Advanced Micro Devices (AMD) shares dipped 5% in after hours trading, despite posting a 34% year-over-year revenue increase for the December quarter to US$10.3 billion, driven by record demand for its data centre and AI platforms.
That surpassed analyst projections of $9.67 billion - as did its earnings per share (EPS) of $1.53, exceeding an expected $1.32.
Revenue growth was led by AMD’s Data Centre segment, which totalled $5.4 billion, up by 39% year-over-year.
Client revenue came in at $3.1 billion, up 34% year-over-year, driven by strong demand for Ryzen processors, yet was partially offset by Embedded sales, which saw only modest growth.

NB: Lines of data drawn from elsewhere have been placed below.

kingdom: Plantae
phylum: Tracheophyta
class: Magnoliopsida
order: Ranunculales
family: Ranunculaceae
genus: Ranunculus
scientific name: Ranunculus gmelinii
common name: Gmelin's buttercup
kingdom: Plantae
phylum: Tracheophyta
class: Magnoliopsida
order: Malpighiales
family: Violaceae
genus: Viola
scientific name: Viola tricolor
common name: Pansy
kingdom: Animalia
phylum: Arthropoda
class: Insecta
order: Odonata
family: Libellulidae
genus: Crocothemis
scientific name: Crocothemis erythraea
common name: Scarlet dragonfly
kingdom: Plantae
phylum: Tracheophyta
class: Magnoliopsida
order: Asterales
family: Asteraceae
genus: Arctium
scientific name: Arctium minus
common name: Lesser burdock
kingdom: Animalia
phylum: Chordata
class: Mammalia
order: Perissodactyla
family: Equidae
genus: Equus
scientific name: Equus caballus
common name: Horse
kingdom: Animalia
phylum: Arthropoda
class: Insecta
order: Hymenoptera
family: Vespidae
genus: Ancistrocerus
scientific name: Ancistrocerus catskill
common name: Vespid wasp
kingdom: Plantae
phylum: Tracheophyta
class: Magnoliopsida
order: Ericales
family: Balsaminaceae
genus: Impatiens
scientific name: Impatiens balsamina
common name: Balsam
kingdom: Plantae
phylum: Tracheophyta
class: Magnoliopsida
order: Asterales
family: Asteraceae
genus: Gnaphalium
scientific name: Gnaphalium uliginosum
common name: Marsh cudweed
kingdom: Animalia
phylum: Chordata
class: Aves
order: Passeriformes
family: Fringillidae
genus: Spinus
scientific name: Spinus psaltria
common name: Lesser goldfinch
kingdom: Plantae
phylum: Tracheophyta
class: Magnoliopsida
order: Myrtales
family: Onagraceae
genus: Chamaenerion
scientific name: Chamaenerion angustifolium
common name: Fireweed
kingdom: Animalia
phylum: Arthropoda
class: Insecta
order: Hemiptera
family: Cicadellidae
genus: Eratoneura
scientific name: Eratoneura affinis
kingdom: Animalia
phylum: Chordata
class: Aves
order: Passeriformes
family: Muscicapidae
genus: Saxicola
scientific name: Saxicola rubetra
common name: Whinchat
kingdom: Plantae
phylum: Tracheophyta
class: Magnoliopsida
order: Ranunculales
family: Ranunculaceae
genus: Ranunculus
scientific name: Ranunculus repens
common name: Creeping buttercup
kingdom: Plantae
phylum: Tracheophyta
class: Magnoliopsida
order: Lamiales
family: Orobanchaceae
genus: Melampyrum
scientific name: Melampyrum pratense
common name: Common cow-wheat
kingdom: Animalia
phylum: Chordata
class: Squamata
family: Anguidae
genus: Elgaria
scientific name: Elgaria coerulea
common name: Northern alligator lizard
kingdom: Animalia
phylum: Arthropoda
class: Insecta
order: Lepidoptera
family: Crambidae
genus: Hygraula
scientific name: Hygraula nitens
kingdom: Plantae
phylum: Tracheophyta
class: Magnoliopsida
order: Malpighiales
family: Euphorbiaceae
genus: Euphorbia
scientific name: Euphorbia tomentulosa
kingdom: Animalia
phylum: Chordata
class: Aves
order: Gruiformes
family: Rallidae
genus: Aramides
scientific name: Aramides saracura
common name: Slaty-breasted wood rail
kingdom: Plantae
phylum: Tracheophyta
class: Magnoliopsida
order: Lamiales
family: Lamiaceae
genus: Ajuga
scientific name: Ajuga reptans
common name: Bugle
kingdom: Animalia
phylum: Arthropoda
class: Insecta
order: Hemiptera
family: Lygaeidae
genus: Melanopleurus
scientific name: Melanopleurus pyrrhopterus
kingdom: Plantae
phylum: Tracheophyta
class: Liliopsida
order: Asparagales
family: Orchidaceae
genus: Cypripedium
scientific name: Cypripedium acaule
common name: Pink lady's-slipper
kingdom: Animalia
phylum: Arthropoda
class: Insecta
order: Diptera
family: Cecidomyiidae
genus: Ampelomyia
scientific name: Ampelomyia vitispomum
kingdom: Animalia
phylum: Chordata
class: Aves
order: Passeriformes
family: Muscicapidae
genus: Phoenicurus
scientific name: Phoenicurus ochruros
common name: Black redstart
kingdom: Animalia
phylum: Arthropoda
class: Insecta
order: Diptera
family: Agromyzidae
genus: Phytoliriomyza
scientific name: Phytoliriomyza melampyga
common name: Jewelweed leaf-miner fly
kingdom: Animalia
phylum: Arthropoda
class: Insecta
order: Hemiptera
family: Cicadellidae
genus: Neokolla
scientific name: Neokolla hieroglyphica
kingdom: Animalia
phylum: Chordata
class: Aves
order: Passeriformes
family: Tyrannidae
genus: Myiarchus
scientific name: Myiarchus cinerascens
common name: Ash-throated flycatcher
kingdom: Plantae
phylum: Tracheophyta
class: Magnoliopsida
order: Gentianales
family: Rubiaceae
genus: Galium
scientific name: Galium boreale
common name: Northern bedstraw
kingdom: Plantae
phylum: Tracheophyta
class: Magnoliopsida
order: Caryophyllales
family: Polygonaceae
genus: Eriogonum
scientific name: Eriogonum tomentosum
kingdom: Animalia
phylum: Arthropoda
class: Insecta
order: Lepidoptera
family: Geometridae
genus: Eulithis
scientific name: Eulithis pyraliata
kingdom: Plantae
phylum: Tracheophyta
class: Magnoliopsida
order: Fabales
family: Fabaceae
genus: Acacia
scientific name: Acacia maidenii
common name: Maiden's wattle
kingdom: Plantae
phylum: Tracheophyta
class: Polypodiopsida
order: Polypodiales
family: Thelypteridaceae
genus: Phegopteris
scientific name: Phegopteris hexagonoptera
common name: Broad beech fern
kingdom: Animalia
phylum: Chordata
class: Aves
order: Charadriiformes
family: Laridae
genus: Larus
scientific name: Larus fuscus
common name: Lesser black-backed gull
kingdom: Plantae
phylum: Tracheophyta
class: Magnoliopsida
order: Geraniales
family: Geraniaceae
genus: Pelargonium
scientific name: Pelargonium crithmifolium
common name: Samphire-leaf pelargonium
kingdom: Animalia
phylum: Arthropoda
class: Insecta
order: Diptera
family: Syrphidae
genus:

AMD CEO Lisa Su said the company had delivered a "defining year" for 2025, with record revenue and earnings driven by strong execution.
"We are entering 2026 with strong momentum across our business, led by accelerating adoption of our high-performance EPYC and Ryzen CPUs and the rapid scaling of our data centre AI franchise.
"Our record fourth quarter and full-year results demonstrate AMD's ability to deliver profitable growth at scale."
AMD’s Q1 2026 outlook sees expected revenue to come in at $9.8 billion, +/- $300 million - sitting comfortably above the consensus estimate of $9.4 billion.
Despite the beat, AMD shares were down roughly 5% in after-hours trading, swapping for roughly $225. The company maintains a market capitalisation well in excess of $350 billion.
Analysts suggest the muted reaction reflects high expectations already priced into the stock, which has more than doubled over the last 12 months amid the broader AI sector rally.